START Source passage
- Conference: Southeastern Conference
- Record: 10–21 (3–15 SEC)
- Head coach: Kim Anderson (2nd season);
- Assistant coaches: Corey Tate (1st year); Brad Loos (2nd year); Rob Fulford (2nd year);
- Home arena: Mizzou Arena

= 2015–16 Missouri Tigers men's basketball team =

American college basketball season

The 2015–16 Missouri Tigers men's basketball team represented the University of Missouri in the 2015–16 NCAA Division I men's basketball season. Their head coach was Kim Anderson, who was in his second year as the head coach at Missouri. The team played its home games at Mizzou Arena in Columbia, Missouri, and played its fourth season in the Southeastern Conference. They finished the season 10–21, 3–15 in SEC play to finish in last place. Due to a self-imposed postseason ban, Missouri did not participate in the SEC tournament.

== Previous season ==
The Tigers finished the 2014–15 season 9–23, 3–15 in SEC play to finish in last place in conference. They lost in the first round of the SEC tournament to South Carolina.

==Season==
Missouri was coming off a disappointing 2014-15 season that saw the Tigers end the year 9–23, 3–15 in SEC play, to finish in last place. They lost in the first round of the SEC tournament to South Carolina.
END Source passage
■ Directions for this task
Condense the paragraph of the season article that begins "The 2015–16 Missouri Tigers men's basketball team represented" into a short bulleted list that keeps its main facts. The material isn't needed for this.
START Data records
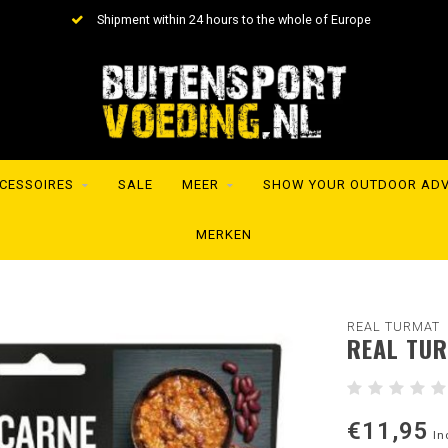
Shipment within 24 hours to the whole of Europe
CESSOIRES
SALE
MEER
SHOW YOUR OUTDOOR AD
MERKEN
REAL TURMAT
REAL TUR
€11,95
In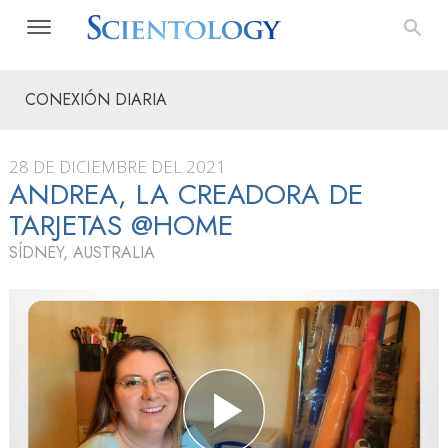
CONEXIÓN DIARIA
28 DE DICIEMBRE DEL 2021
ANDREA, LA CREADORA DE
TARJETAS @HOME
SÍDNEY, AUSTRALIA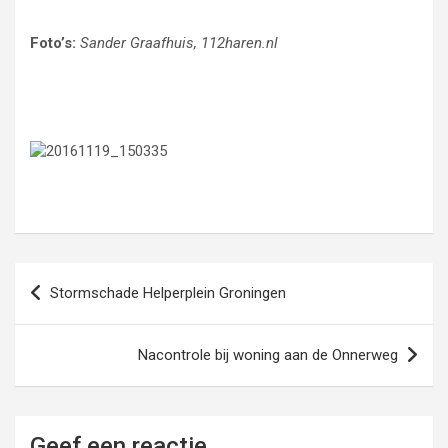
Foto’s:
Sander Graafhuis, 112haren.nl
Bericht
Stormschade Helperplein Groningen
navigatie
Nacontrole bij woning aan de Onnerweg
Geef een reactie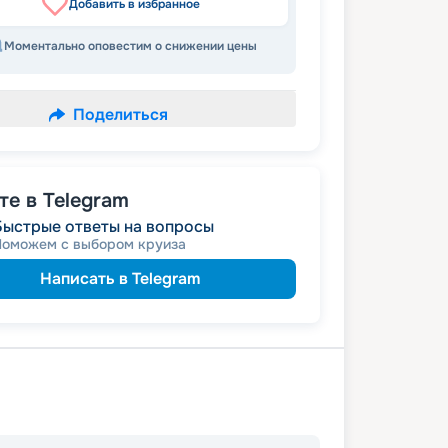
Добавить в избранное
Моментально оповестим о снижении цены
Поделиться
е в Telegram
Быстрые ответы на вопросы
Поможем с выбором круиза
Написать в Telegram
END Data records
■ Solution for this task
- Represented the University of Missouri in the 2015–16 NCAA Division I season
- Head coach: Kim Anderson, in his second year
- Home games at Mizzou Arena in Columbia, Missouri
- Fourth season in the Southeastern Conference
- Finished 10–21 overall and 3–15 in SEC play, last place
- Skipped the SEC tournament because of a self-imposed postseason ban